* [DIRECTIONS FOR THIS TASK]
Reproduce all of the data word for word.

* [COLLECTED MATERIAL]
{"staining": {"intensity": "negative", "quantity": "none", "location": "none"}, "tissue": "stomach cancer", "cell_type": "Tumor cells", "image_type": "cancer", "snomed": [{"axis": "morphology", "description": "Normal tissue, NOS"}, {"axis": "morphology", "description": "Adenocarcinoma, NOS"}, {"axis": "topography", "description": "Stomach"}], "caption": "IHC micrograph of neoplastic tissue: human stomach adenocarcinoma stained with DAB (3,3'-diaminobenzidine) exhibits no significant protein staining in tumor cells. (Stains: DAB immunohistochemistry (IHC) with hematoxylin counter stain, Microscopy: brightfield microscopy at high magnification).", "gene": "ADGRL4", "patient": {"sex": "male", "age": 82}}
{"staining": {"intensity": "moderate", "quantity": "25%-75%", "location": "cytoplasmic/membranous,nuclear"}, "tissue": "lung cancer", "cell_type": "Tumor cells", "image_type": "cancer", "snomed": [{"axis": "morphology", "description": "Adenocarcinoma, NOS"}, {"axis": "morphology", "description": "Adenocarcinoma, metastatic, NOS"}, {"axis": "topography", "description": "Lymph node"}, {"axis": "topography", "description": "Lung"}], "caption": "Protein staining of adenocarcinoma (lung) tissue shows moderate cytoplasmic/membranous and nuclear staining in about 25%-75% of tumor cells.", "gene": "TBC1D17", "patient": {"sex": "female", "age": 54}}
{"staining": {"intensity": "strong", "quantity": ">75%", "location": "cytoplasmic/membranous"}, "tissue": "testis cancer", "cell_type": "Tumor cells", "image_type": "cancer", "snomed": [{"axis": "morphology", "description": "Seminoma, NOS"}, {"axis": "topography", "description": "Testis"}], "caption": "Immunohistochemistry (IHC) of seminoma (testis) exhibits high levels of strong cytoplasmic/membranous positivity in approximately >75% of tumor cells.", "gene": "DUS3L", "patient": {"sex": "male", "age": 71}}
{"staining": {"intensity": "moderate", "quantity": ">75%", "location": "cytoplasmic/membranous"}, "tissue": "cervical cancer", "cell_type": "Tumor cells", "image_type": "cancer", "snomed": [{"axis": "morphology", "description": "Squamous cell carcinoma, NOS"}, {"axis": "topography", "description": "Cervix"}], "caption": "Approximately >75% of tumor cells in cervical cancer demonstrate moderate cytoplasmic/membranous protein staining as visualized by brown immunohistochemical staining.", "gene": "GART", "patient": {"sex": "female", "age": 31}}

* [ANSWER TO THIS TASK]
{"staining": {"intensity": "negative", "quantity": "none", "location": "none"}, "tissue": "stomach cancer", "cell_type": "Tumor cells", "image_type": "cancer", "snomed": [{"axis": "morphology", "description": "Normal tissue, NOS"}, {"axis": "morphology", "description": "Adenocarcinoma, NOS"}, {"axis": "topography", "description": "Stomach"}], "caption": "IHC micrograph of neoplastic tissue: human stomach adenocarcinoma stained with DAB (3,3'-diaminobenzidine) exhibits no significant protein staining in tumor cells. (Stains: DAB immunohistochemistry (IHC) with hematoxylin counter stain, Microscopy: brightfield microscopy at high magnification).", "gene": "ADGRL4", "patient": {"sex": "male", "age": 82}}
{"staining": {"intensity": "moderate", "quantity": "25%-75%", "location": "cytoplasmic/membranous,nuclear"}, "tissue": "lung cancer", "cell_type": "Tumor cells", "image_type": "cancer", "snomed": [{"axis": "morphology", "description": "Adenocarcinoma, NOS"}, {"axis": "morphology", "description": "Adenocarcinoma, metastatic, NOS"}, {"axis": "topography", "description": "Lymph node"}, {"axis": "topography", "description": "Lung"}], "caption": "Protein staining of adenocarcinoma (lung) tissue shows moderate cytoplasmic/membranous and nuclear staining in about 25%-75% of tumor cells.", "gene": "TBC1D17", "patient": {"sex": "female", "age": 54}}
{"staining": {"intensity": "strong", "quantity": ">75%", "location": "cytoplasmic/membranous"}, "tissue": "testis cancer", "cell_type": "Tumor cells", "image_type": "cancer", "snomed": [{"axis": "morphology", "description": "Seminoma, NOS"}, {"axis": "topography", "description": "Testis"}], "caption": "Immunohistochemistry (IHC) of seminoma (testis) exhibits high levels of strong cytoplasmic/membranous positivity in approximately >75% of tumor cells.", "gene": "DUS3L", "patient": {"sex": "male", "age": 71}}
{"staining": {"intensity": "moderate", "quantity": ">75%", "location": "cytoplasmic/membranous"}, "tissue": "cervical cancer", "cell_type": "Tumor cells", "image_type": "cancer", "snomed": [{"axis": "morphology", "description": "Squamous cell carcinoma, NOS"}, {"axis": "topography", "description": "Cervix"}], "caption": "Approximately >75% of tumor cells in cervical cancer demonstrate moderate cytoplasmic/membranous protein staining as visualized by brown immunohistochemical staining.", "gene": "GART", "patient": {"sex": "female", "age": 31}}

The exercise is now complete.